Overall, it was just… too stylized for me, I think. It was 100% Gothic at all times but I never really felt the emotion of it; the style was like a pane of glass between me and any sort of feelings. It was highly dramatic, but not as unhinged as the show.
I didn’t really get into it until Louis and Claudia get to Paris and find the Theatre des Vampires, which I was not expecting to be the case. I think there was just too much restraint in the beginning, maybe? But Santiago’s little dance thing was some actual humor (not a lot of humor in this movie) and the theatre spectacle itself was pretty deranged. I liked Armand, and I actually got the chemistry between him and Louis. Like, that was pretty gay! “He wants you as you want him. He’s been waiting for you. He wants you as a companion.” Okay then!
And look, not me shipping Louis/Armand over Lestat/Louis, but that’s sort of the point, isn’t it? They really, really had to tone down the Loustat in this and it shows and it makes it a lot more boring, honestly. I think I was expecting something very charged, something by no means explicit but nevertheless sizzling with homoeroticism. Something straight people can ignore but no one with their hetero-goggles off could. But it was mostly just… Louis and Lestat existing near each other and I kept wondering why exactly. I got neither love nor hatred from them. I did a little more at the very end, their reunion, but even that felt like it hadn’t been earned, for me.
Maybe I’m not being fair to it. The extremely stylized nature of the whole thing sort of threw me.
Also I sort of get why people get frustrated with Louis and think of him as a whiny wet blanket. He was coming across that way a little bit!

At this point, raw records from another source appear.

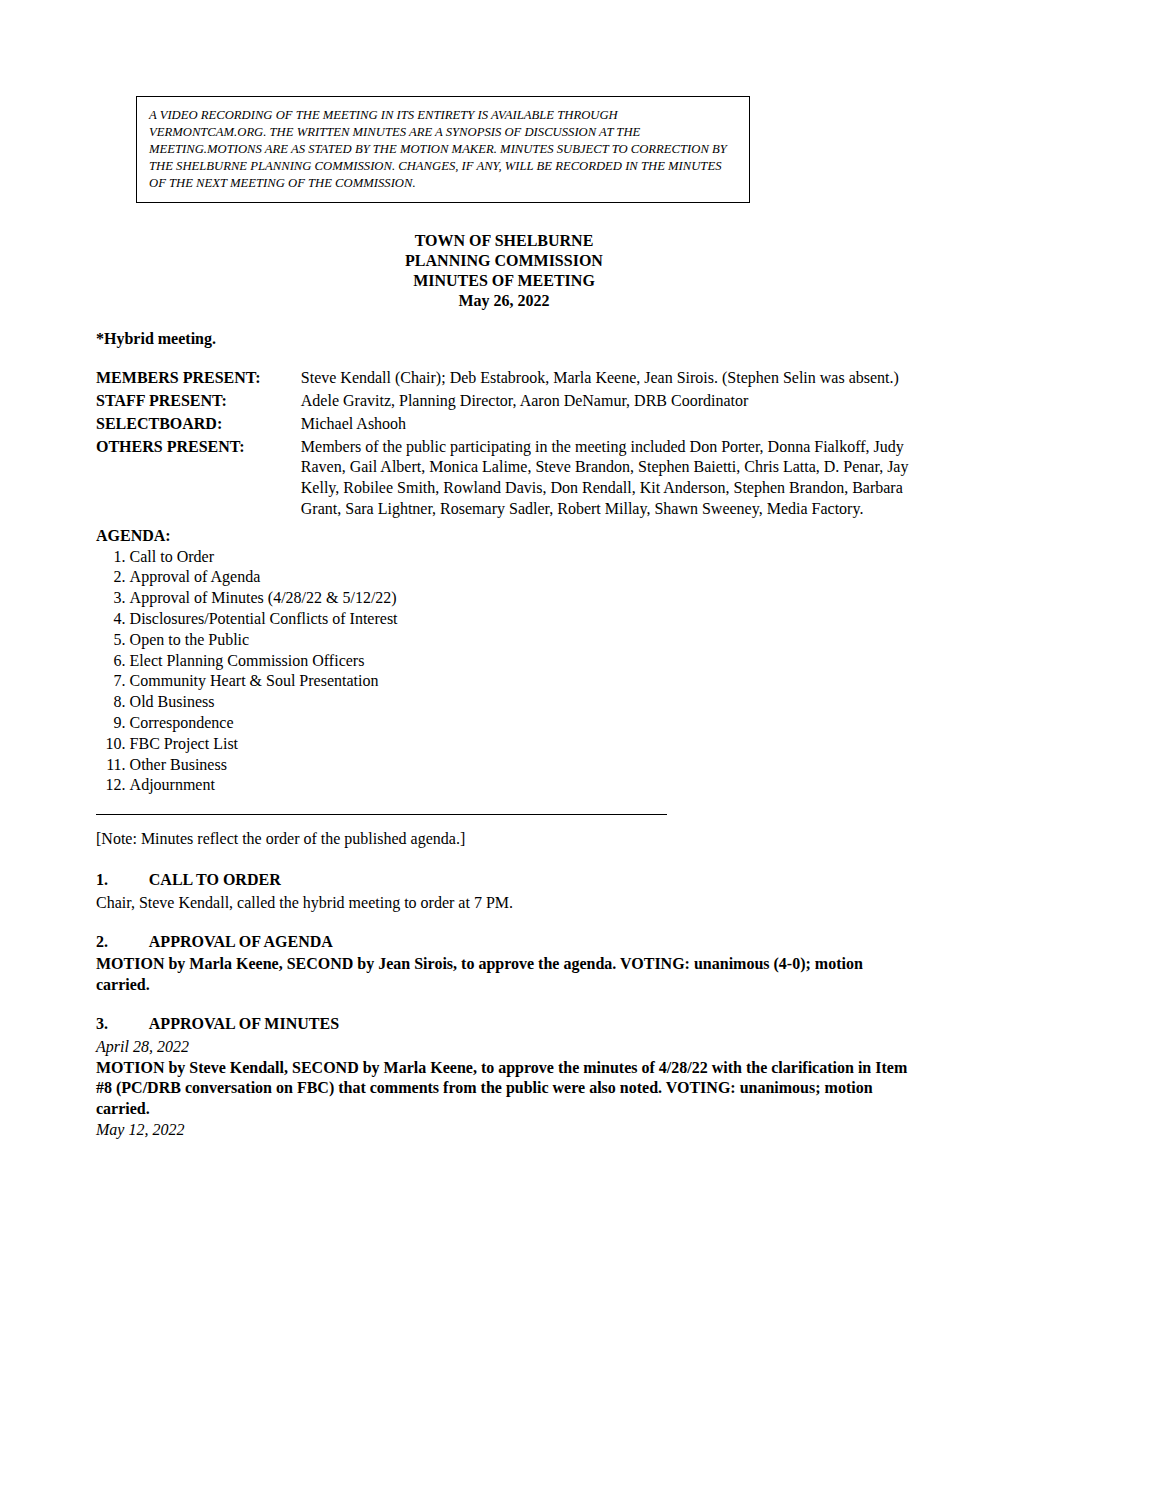A VIDEO RECORDING OF THE MEETING IN ITS ENTIRETY IS AVAILABLE THROUGH VERMONTCAM.ORG. THE WRITTEN MINUTES ARE A SYNOPSIS OF DISCUSSION AT THE MEETING.MOTIONS ARE AS STATED BY THE MOTION MAKER. MINUTES SUBJECT TO CORRECTION BY THE SHELBURNE PLANNING COMMISSION. CHANGES, IF ANY, WILL BE RECORDED IN THE MINUTES OF THE NEXT MEETING OF THE COMMISSION.
TOWN OF SHELBURNE
PLANNING COMMISSION
MINUTES OF MEETING
May 26, 2022
*Hybrid meeting.
| MEMBERS PRESENT: | Steve Kendall (Chair); Deb Estabrook, Marla Keene, Jean Sirois. (Stephen Selin was absent.) |
| STAFF PRESENT: | Adele Gravitz, Planning Director, Aaron DeNamur, DRB Coordinator |
| SELECTBOARD: | Michael Ashooh |
| OTHERS PRESENT: | Members of the public participating in the meeting included Don Porter, Donna Fialkoff, Judy Raven, Gail Albert, Monica Lalime, Steve Brandon, Stephen Baietti, Chris Latta, D. Penar, Jay Kelly, Robilee Smith, Rowland Davis, Don Rendall, Kit Anderson, Stephen Brandon, Barbara Grant, Sara Lightner, Rosemary Sadler, Robert Millay, Shawn Sweeney, Media Factory. |
AGENDA:
Call to Order
Approval of Agenda
Approval of Minutes (4/28/22 & 5/12/22)
Disclosures/Potential Conflicts of Interest
Open to the Public
Elect Planning Commission Officers
Community Heart & Soul Presentation
Old Business
Correspondence
FBC Project List
Other Business
Adjournment
[Note: Minutes reflect the order of the published agenda.]
1. CALL TO ORDER
Chair, Steve Kendall, called the hybrid meeting to order at 7 PM.
2. APPROVAL OF AGENDA
MOTION by Marla Keene, SECOND by Jean Sirois, to approve the agenda. VOTING: unanimous (4-0); motion carried.
3. APPROVAL OF MINUTES
April 28, 2022
MOTION by Steve Kendall, SECOND by Marla Keene, to approve the minutes of 4/28/22 with the clarification in Item #8 (PC/DRB conversation on FBC) that comments from the public were also noted. VOTING: unanimous; motion carried.
May 12, 2022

I liked him better at the end, setting the theatre on fire and then turning down Armand but for the most part not even Brad Pitt’s beauty and soft long hair was doing it for me. I mean, TV!Louis certainly loves his dramatic, pitiful monologue and his Pretension but he also decidedly has some verve to him. AND he’s hot. The clear winner.
Lestat making Claudia to quite literally babytrap Louis was pretty wild, I will admit that. Oh, she’ll be our little doll, our little daughter! Now Louis can never leave me! I mean, that’s the sort of fucked up move that makes Lestat interesting. For the most part I actually found him weirdly subdued, even though there was a sort of outrageousness to the performance… I don’t know how to explain. It was like a little bit of clownery sometimes, but I was not afraid of him. I wasn’t really afraid of anyone.
None of which is to say I disliked it. It was interesting. I guess I’m not really watching it fairly because I’m so deep in the show, which is so different. I can definitely see how people could get really into it but for me it was a little too stylized Gothic and thus hard to connect to emotionally. But they had a really short run time to cover a lot of ground and I’m sure that upped the difficulty immensely versus the more expansive, slow pace of the show.